▶ **DIRECTIONS FOR THIS TASK**: Work out how many lines below contain "blocks". Provide only the figure.

(Saved entries)
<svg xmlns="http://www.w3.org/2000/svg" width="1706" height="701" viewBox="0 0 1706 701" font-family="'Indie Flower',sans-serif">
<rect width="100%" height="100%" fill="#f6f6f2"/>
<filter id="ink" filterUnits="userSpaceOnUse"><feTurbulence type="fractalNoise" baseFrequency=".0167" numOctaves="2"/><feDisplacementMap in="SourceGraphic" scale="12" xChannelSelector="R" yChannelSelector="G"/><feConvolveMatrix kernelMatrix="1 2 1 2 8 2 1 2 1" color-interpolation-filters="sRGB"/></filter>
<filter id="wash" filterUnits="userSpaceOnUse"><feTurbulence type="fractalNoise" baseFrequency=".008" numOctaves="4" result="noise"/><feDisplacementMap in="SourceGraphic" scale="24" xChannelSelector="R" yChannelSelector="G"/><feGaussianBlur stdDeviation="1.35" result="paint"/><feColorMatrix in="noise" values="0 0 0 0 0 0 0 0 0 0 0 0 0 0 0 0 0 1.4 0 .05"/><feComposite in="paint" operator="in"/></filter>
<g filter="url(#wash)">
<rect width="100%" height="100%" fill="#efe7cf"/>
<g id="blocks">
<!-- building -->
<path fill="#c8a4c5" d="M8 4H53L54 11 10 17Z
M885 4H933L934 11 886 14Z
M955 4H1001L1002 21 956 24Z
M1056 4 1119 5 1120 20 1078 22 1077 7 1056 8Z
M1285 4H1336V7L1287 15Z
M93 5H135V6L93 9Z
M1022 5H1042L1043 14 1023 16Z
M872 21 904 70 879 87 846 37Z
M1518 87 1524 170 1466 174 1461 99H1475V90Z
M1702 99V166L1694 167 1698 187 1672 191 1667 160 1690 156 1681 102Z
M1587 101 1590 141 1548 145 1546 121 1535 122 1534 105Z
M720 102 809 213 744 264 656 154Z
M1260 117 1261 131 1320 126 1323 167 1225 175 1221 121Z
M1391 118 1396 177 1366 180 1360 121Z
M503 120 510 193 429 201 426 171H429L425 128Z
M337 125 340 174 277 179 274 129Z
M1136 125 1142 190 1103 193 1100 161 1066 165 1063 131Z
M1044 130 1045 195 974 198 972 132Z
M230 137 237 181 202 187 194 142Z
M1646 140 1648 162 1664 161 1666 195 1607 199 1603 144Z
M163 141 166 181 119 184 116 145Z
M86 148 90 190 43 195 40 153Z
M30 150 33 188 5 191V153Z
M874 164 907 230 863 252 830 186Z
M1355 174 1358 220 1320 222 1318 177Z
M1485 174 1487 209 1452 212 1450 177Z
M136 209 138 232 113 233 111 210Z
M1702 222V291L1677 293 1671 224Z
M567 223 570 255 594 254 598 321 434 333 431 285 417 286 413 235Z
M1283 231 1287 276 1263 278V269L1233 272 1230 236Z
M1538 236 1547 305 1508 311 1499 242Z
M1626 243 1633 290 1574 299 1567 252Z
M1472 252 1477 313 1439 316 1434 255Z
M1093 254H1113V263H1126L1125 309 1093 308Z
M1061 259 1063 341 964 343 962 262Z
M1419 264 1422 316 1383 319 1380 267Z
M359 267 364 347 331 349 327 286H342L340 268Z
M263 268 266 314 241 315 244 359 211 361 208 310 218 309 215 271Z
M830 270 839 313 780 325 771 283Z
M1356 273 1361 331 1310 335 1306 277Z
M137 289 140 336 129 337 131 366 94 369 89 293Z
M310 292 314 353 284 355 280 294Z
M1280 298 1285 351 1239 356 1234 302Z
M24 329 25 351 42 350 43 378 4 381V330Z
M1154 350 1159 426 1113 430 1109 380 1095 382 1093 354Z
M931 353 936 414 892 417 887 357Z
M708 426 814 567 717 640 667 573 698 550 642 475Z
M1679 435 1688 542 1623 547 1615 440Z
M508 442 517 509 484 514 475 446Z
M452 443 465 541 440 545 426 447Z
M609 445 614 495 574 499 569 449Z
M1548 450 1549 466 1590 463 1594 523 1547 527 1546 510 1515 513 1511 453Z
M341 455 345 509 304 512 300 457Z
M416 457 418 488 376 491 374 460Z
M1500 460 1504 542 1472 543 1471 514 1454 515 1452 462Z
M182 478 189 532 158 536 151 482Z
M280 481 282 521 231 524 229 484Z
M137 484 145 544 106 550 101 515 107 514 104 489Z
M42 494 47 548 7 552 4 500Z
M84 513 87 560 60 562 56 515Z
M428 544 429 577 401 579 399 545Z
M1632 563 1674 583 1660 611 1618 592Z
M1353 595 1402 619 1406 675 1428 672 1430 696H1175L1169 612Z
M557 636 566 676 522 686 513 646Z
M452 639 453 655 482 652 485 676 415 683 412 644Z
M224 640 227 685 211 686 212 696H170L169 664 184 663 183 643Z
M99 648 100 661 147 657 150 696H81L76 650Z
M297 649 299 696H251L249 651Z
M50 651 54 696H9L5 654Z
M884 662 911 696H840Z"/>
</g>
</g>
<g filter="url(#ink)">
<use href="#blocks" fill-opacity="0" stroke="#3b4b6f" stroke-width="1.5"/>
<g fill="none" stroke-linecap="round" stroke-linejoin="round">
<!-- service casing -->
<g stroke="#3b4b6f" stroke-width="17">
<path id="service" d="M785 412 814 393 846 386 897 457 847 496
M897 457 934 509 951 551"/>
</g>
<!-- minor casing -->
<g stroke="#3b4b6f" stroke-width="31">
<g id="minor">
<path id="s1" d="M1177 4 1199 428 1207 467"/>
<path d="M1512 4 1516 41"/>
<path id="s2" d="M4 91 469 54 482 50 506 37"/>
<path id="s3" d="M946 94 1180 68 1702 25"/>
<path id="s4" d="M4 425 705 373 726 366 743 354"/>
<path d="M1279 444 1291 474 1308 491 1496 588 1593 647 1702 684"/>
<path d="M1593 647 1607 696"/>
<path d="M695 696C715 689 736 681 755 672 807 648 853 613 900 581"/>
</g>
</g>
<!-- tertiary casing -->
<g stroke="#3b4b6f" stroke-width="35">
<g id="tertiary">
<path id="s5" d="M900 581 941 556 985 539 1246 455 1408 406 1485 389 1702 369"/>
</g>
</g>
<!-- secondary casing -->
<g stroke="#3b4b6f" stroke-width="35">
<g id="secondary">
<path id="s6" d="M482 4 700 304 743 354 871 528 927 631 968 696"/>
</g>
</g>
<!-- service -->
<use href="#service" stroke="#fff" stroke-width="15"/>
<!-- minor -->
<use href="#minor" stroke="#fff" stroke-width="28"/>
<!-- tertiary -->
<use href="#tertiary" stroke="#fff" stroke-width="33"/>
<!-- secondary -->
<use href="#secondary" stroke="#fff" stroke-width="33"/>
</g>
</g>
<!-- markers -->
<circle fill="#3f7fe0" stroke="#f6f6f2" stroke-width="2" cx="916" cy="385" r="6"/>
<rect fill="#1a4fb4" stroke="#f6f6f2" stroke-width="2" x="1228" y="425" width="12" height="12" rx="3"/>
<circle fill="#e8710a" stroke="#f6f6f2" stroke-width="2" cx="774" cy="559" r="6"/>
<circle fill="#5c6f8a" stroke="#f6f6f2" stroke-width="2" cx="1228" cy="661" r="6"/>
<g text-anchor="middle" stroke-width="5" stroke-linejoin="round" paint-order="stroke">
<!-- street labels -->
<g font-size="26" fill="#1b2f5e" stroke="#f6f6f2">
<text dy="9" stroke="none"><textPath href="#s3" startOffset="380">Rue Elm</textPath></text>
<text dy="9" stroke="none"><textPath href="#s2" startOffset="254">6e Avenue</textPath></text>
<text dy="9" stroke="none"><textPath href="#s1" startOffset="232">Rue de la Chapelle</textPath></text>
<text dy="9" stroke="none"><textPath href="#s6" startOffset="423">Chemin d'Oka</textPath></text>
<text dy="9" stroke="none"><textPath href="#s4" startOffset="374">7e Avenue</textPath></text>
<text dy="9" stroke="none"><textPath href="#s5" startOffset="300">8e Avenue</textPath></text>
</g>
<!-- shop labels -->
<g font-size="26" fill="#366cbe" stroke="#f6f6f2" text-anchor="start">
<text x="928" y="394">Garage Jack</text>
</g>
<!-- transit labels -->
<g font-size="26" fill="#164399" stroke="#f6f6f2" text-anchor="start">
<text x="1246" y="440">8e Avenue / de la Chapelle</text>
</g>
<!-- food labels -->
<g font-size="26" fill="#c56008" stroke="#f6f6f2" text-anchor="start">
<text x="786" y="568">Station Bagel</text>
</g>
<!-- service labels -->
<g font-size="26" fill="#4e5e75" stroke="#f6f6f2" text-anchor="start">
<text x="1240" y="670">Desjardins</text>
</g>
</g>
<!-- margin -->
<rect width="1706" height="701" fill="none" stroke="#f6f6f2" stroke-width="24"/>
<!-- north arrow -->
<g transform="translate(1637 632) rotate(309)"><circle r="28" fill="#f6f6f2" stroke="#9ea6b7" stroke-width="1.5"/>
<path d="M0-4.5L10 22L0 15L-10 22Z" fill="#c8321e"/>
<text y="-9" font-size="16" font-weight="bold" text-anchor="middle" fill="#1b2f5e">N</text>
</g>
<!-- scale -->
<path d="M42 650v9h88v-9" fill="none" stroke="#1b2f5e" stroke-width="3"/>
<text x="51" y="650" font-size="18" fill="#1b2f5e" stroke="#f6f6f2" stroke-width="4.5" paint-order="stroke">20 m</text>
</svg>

▶ **TASK RESULT**: 2